▶ _Instructions for the task_
For the word "oraz", report how many lines of the records below contain it, and nothing more.

[Opening Data for review section]

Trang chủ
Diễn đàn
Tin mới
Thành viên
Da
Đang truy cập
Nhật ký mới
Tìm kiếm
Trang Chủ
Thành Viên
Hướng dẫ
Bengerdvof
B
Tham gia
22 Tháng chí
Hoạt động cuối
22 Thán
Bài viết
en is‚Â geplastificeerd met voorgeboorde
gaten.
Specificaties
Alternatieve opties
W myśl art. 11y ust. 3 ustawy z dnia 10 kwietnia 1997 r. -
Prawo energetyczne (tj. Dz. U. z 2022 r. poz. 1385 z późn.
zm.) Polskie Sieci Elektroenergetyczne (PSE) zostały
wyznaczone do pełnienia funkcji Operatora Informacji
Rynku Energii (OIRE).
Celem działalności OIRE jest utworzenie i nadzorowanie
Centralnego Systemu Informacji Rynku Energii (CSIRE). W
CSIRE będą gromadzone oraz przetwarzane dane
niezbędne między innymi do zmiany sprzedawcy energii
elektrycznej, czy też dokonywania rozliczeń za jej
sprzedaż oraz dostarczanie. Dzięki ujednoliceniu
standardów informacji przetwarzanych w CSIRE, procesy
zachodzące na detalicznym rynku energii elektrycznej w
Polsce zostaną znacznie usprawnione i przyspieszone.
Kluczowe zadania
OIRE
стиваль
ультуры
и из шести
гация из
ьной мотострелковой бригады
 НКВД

[Closing Data for review section]

▶ _Written answer_
2